#### [本文]
======
こんにちは。今日は交通事故で顔にけがが残ってしまった場合、どのような要件で後遺障害が認定されるのかについてのお話です。

 交通事故による傷害が顔に残ってしまう場合があります。車両の衝突時に顔面をフロントガラスにぶつけてしまったり、ガラスの破片で傷を負ってしまう場合等が考えられます。

 顔に傷跡が残ること自体もちろん耐え難いことですが、顔に瘢痕が残った全ての場合に後遺障害が認定されるわけではないのです。

 そこで、どういう場合に後遺障害の認定を受けられるかお話したいと思います。

 自動車損害賠償保障法施行令別表第二には、外貌醜状についての認定基準が規定されています。

 障害の程度として「外貌に著しい醜状を残すもの」として第7級の12、「外貌に相当程度の醜状を残すもの」として第9級の11の2、「外貌に醜状を残すもの」として第12級の14とされています。

 まず、「外貌」というのは、頭部、顔面部、頸部のような上肢及び下肢以外の日常露出する部分のことを言います。(今回は、「顔面部」に絞ってお話をします。)

 そして、上記の障害の程度をみてもらうと外貌醜状の程度ごとに等級がちがってくるのがわかります。

 第7級の12の「著しい醜状を残すもの」とは、顔面部にあっては、鶏卵大面以上の瘢痕または10円銅貨大以上の組織陥没がある場合で、人目につく程度以上のものをいうとされています。

 そして、第9級の11の2の「相当程度の醜状」とは、原則、顔面部の長さ5cm以上の線状痕で、人目につく程度以上のものを言うとされています。
======
#### [検討対象の資料]
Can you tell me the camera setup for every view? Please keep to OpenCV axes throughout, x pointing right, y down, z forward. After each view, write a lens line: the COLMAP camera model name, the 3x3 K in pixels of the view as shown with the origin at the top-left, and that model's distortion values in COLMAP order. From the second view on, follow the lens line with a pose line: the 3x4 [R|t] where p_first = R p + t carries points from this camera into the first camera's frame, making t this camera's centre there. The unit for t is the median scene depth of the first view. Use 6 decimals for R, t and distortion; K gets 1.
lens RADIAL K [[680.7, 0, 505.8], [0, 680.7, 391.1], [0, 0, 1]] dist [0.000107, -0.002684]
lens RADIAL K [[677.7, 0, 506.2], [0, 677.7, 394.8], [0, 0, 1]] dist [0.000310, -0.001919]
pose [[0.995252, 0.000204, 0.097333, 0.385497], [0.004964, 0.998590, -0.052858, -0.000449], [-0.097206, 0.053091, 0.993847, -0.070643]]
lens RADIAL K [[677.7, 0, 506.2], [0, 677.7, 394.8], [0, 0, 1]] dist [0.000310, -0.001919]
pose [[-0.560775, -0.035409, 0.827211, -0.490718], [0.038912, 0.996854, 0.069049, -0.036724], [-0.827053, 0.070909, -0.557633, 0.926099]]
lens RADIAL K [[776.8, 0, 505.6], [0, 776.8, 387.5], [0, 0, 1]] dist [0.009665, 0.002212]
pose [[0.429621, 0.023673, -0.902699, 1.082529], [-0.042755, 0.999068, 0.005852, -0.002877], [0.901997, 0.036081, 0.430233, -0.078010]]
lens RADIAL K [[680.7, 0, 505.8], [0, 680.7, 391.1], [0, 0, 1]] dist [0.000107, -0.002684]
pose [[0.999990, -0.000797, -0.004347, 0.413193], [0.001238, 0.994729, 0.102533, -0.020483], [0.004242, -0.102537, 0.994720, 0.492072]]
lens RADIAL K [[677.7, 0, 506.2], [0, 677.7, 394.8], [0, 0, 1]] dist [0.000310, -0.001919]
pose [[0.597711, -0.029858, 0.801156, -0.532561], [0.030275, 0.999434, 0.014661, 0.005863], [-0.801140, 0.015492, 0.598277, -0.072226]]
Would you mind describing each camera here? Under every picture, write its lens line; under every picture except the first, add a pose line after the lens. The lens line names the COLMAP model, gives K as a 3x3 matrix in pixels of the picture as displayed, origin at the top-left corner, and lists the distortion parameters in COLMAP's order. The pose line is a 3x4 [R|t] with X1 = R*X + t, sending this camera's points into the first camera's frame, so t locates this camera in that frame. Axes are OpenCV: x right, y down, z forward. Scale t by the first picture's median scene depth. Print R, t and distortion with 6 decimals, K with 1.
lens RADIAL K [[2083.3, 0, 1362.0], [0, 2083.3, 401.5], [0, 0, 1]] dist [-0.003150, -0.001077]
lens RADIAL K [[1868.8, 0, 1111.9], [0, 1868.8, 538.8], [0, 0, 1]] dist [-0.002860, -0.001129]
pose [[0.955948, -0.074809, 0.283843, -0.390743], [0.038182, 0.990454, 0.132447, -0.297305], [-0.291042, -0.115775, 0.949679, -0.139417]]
======
#### [理解度の確認]
1: 次の(a)〜(c)が、外貌醜状の後遺障害についての本文の内容と合っているかどうかを「はい」か「いいえ」で答えなさい。判断の根拠となる本文の言葉もそのまま引用しなさい。
(a) 顔に瘢痕が残れば、どの場合でも後遺障害が認定される。
(b) 「外貌」には上肢と下肢は含まれない。
(c) 第9級の11の2の「相当程度の醜状」は、原則として顔面部の長さ3cm以上の線状痕をいう。
2: 外貌醜状の後遺障害についての本文によると、「外貌に醜状を残すもの」は第何級の何とされているか答えなさい。
3: 外貌醜状の後遺障害についての本文のうち、「交通事故による傷害が顔に残っ」から「認定基準が規定されています。」までの部分を正確に書き写しなさい。

#### [解答]
1:
(a) いいえ。「顔に瘢痕が残った全ての場合に後遺障害が認定されるわけではないのです」
(b) はい。「頭部、顔面部、頸部のような上肢及び下肢以外の日常露出する部分のことを言います」
(c) いいえ。「原則、顔面部の長さ5cm以上の線状痕で、人目につく程度以上のものを言う」

2: 第12級の14とされています。

3:
交通事故による傷害が顔に残ってしまう場合があります。車両の衝突時に顔面をフロントガラスにぶつけてしまったり、ガラスの破片で傷を負ってしまう場合等が考えられます。

 顔に傷跡が残ること自体もちろん耐え難いことですが、顔に瘢痕が残った全ての場合に後遺障害が認定されるわけではないのです。

 そこで、どういう場合に後遺障害の認定を受けられるかお話したいと思います。

 自動車損害賠償保障法施行令別表第二には、外貌醜状についての認定基準が規定されています。